*** Opening Provided entries ***
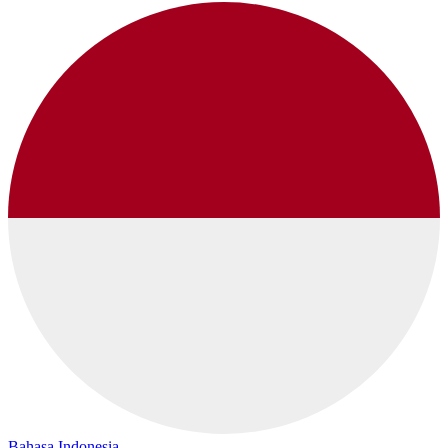
Bahasa Indonesia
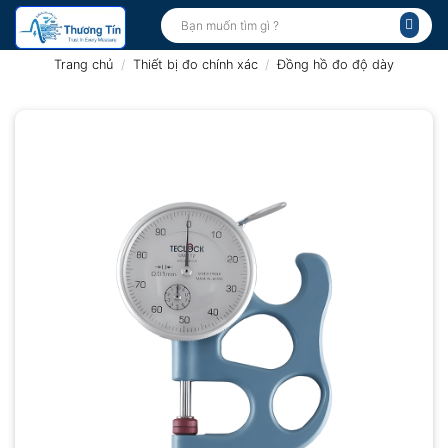
Bỏ
Tìm
kiếm:
qua
nội
Trang chủ
/
Thiết bị đo chính xác
/
Đồng hồ đo độ dày
dung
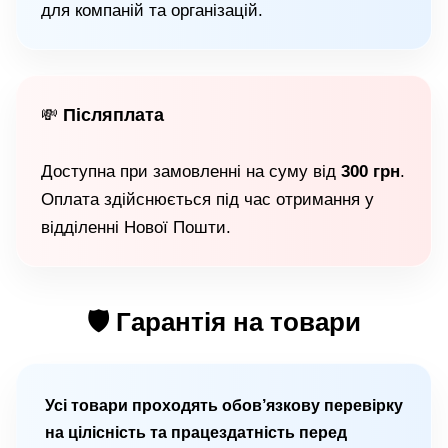
для компаній та організацій.
Післяплата
💸
Доступна при замовленні на суму від
300 грн
.
Оплата здійснюється під час отримання у
відділенні Нової Пошти.
🛡 Гарантія на товари
Усі товари проходять обов’язкову перевірку
на цілісність та працездатність перед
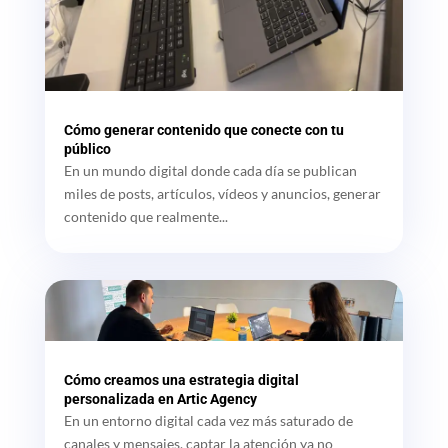
Cómo generar contenido que conecte con tu
público
En un mundo digital donde cada día se publican
miles de posts, artículos, vídeos y anuncios, generar
contenido que realmente...
Cómo creamos una estrategia digital
personalizada en Artic Agency
En un entorno digital cada vez más saturado de
canales y mensajes, captar la atención ya no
*** Closing Provided entries ***
**Exercise**
Copy out every line above word for word, leaving out the pictures.

**The completed task**
Bahasa Indonesia
Bỏ
Tìm
kiếm:
qua
nội
Trang chủ
/
Thiết bị đo chính xác
/
Đồng hồ đo độ dày
dung
для компаній та організацій.
Післяплата
💸
Доступна при замовленні на суму від
300 грн
.
Оплата здійснюється під час отримання у
відділенні Нової Пошти.
🛡 Гарантія на товари
Усі товари проходять обов’язкову перевірку
на цілісність та працездатність перед
Cómo generar contenido que conecte con tu
público
En un mundo digital donde cada día se publican
miles de posts, artículos, vídeos y anuncios, generar
contenido que realmente...
Cómo creamos una estrategia digital
personalizada en Artic Agency
En un entorno digital cada vez más saturado de
canales y mensajes, captar la atención ya no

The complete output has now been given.